Rückkehr ins Leben (4): Bei Schiller und Brecht

Der Geschichten um glücklich gerettete Verurteilte, denen der Tod drohte, ist kein Ende. Meine Serie verlängert sich also von selbst. Hier zwei Anekdoten aus dem Dreißigjährigen Krieg (1618-1648), die mir auffielen; aber jetzt reicht es mit den Schrecken des Krieges!

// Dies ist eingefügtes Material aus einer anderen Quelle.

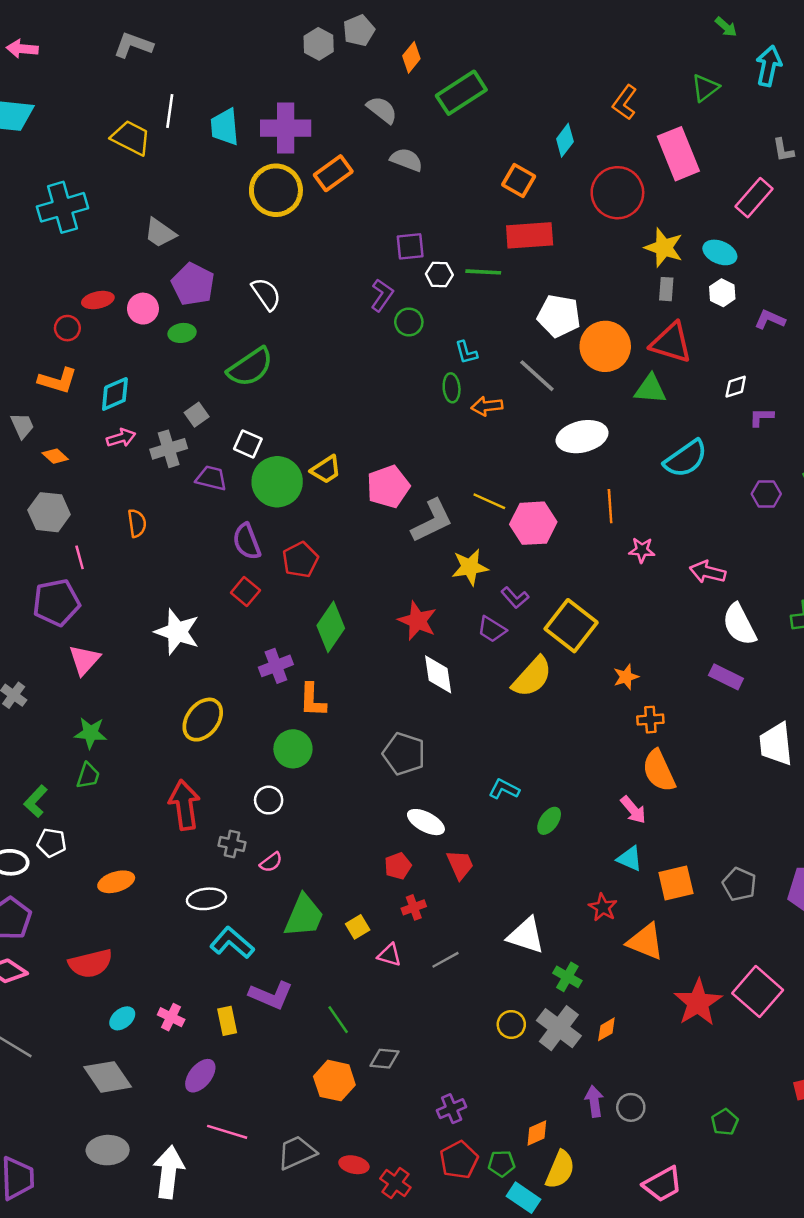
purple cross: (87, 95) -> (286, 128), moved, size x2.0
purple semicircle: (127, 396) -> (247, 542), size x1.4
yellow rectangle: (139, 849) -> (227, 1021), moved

Die erste ist aus dem erwähnten Buch von Friedrich Schiller. Wallenstein war ein gefürchteter, aber auch geachteter Feldherr, Über ihn hat Schiller ja ein Theaterstück geschrieben und erwähnt: »Furcht war der Talisman, durch den er wirkte; ausschweifend im Strafen wie im Belohnen, wusste er den Eifer seiner Untergebenen in immerwährender Spannung zu erhalten …« Schiller:

Die Räubereien der Soldaten im Freundesland hatten geschärfte Verordnungen gegen die Marodeure veranlasst, und der Strang war jedem gedroht, den man auf einem Diebstahl betreten würde. Da geschah es, dass Wallenstein selbst einem Soldaten auf dem Felde begegnete, den er ununtersucht als einen Übertreter des Gesetzes ergreifen ließ, und mit dem gewöhnlichen Donnerwort, gegen welches keine Einwendung stattfand: »Lass die Bestie hängen«, zum Galgen verdammte. Der Soldat beteuert und beweist seine Unschuld ― aber die unwiderrufliche Sentenz ist heraus. »So hänge man dich unschuldig«, sagte der Unmenschliche; »desto gewisser wird der Schuldige zittern.« Schon macht man die Anstalten, diesen Befehl zu vollziehen, als der Soldat, der sich ohne Rettung verloren sieht, den verzweifelten Entschluss fasst, nicht ohne Rache zu sterben. Wütend fällt er seinen Richter an, wird aber, ehe er den Vorsatz ausführen kann, von der überlegenen Anzahl entwaffnet. »Jetzt lasst ihn laufen«, sagte der Herzog. »Es wird Schrecken genug erregen.«

Die zweite steht am Schluss (Kapitel 28) des Buches Die Landstreicherin Courage von Grimmelshausen (1680), wodurch Brecht wohl zu seiner Mutter Courage und ihre Kinder inspiriert wurde. Die Courage, die ihr Leben selbst erzählt, landet nach mehreren Ehen und den Wechselfällen des Krieges bei den Zigeunern, wie man damals noch schrieb, und sie gibt zu, man habe sich durch Betrügereien ernährt. Einmal kamen sie in Lothringen in eine Dorf, in dem Kirchweih gefeiert wurde und es nach Gebratenem roch. Da spielten sie eine Komödie:

Der Mann der Courage gab sich als Obristen-Leutnant mit Gefolge aus, ein junger Mann erschoss (wie geplant) eine Henne, und der Soldat verurteilte ihn zum Tod durch den Strang. Ein Zigeuner mimte den Henker, ein junges Mädchen die Frau des Verurteilten die jammernd auftauchte. Der Leutnant ließ den jungen Mann in den Wald schleppen, das Mädchen schrie, alle Dorfbewohner hatten sich versammelt und baten um Gnade, die der Leutnant schließlich gewährte. Während jedoch die Dorfbewohner im Wald zusahen, plünderten die Zigeunerfrauen in den Küchen alles Essbare, und irgendwo traf die ganze Gesellschaft wieder zusammen, die so schön Theater gespielt hatte.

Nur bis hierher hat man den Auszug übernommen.